Ohio is a lien theory state and as such the primary instrument of security is the mortgage, and the property itself secures the loan. The only way a mortgage lien may be dissolved is by means of the judicial foreclosure process. In the judicial foreclosure process the lender is compelled to go to court to obtain an order to repossess the property. The county court in the jurisdiction in which the property is situated is where the complaint must be filed heard and finalized.
A judicial foreclosure takes a good deal longer than the non-judicial process and in Ohio this can take anything from 150 to 180 days if the matter is uncontested. This means that the borrower has not laid a counter claim. The borrower is also able to seek delays, and make request for hearings to be adjourned, and if they are appealing for bankruptcy this delays the process even longer.
When the lender has filed the complaint the borrower has 28 days to file an answer, if they do not respond the case is adjudicated, and the foreclosure decree issued. Appraisals of the property must be provided by 3 disinterested parties and it may not sell for less than 2/3 of the appraisal value.
The Sheriffs office handles the foreclosure sale at the county courthouse.
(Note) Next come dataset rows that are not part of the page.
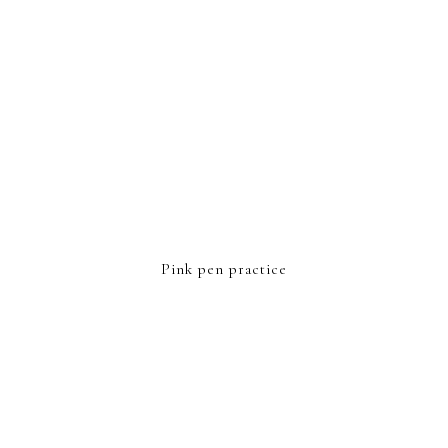
Pink pen practice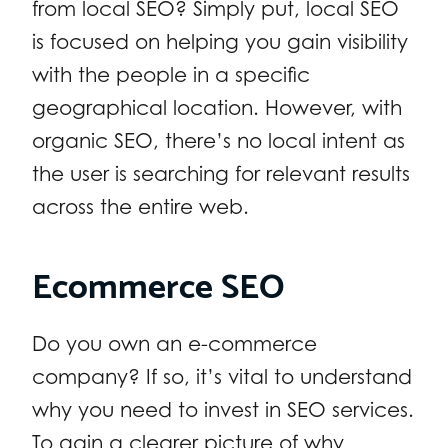
from local SEO? Simply put, local SEO
is focused on helping you gain visibility
with the people in a specific
geographical location. However, with
organic SEO, there’s no local intent as
the user is searching for relevant results
across the entire web.
Ecommerce SEO
Do you own an e-commerce
company? If so, it’s vital to understand
why you need to invest in SEO services.
To gain a clearer picture of why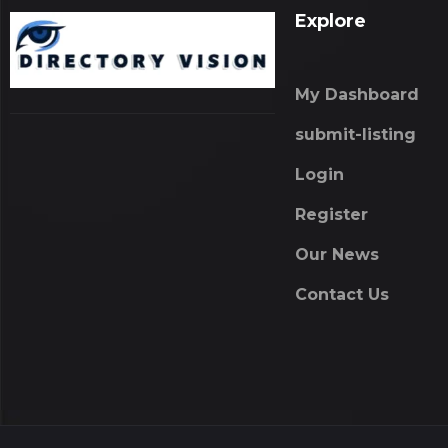
Explore
My Dashboard
submit-listing
Login
Register
Our News
Contact Us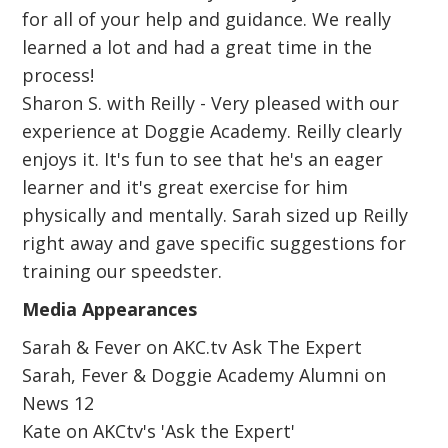
for all of your help and guidance. We really
learned a lot and had a great time in the
process!
Sharon S. with Reilly - Very pleased with our
experience at Doggie Academy. Reilly clearly
enjoys it. It's fun to see that he's an eager
learner and it's great exercise for him
physically and mentally. Sarah sized up Reilly
right away and gave specific suggestions for
training our speedster.
Media Appearances
Sarah & Fever on AKC.tv Ask The Expert
Sarah, Fever & Doggie Academy Alumni on
News 12
Kate on AKCtv's 'Ask the Expert'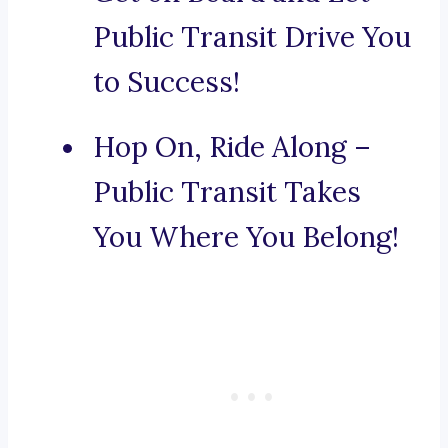
Public Transit Drive You
to Success!
Hop On, Ride Along –
Public Transit Takes
You Where You Belong!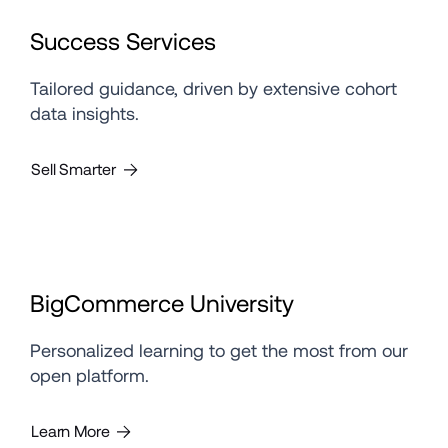
Success Services
Tailored guidance, driven by extensive cohort 
data insights.
Sell Smarter
BigCommerce University
Personalized learning to get the most from our 
open platform.
Learn More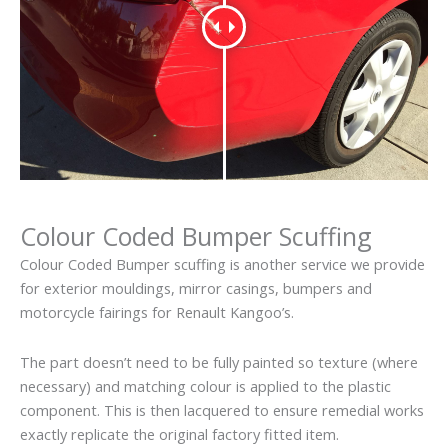
Colour Coded Bumper Scuffing
Colour Coded Bumper scuffing is another service we provide
for exterior mouldings, mirror casings, bumpers and
motorcycle fairings for Renault Kangoo’s.
The part doesn’t need to be fully painted so texture (where
necessary) and matching colour is applied to the plastic
component. This is then lacquered to ensure remedial works
exactly replicate the original factory fitted item.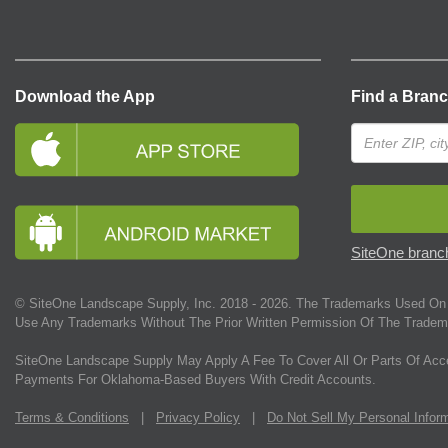
Download the App
Find a Bran
SiteOne branch
© SiteOne Landscape Supply, Inc. 2018 -
2026
. The Trademarks Used On 
Use Any Trademarks Without The Prior Written Permission Of The Tradem
SiteOne Landscape Supply May Apply A Fee To Cover All Or Parts Of Acc
Payments For Oklahoma-Based Buyers With Credit Accounts.
Terms & Conditions
|
Privacy Policy
|
Do Not Sell My Personal Infor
Once the sale has taken place the courts decide if the sale was handled legally and they issue a conformation. As soon as confirmation is received from the courts there are no rights of redemption. Deficiency judgments are allowed if the property sells for less than the amount owed on the underlying loan, and there is a two year enforceability on the deficiency judgment. The borrower has to agree to an extended time in which to enforce the deficiency.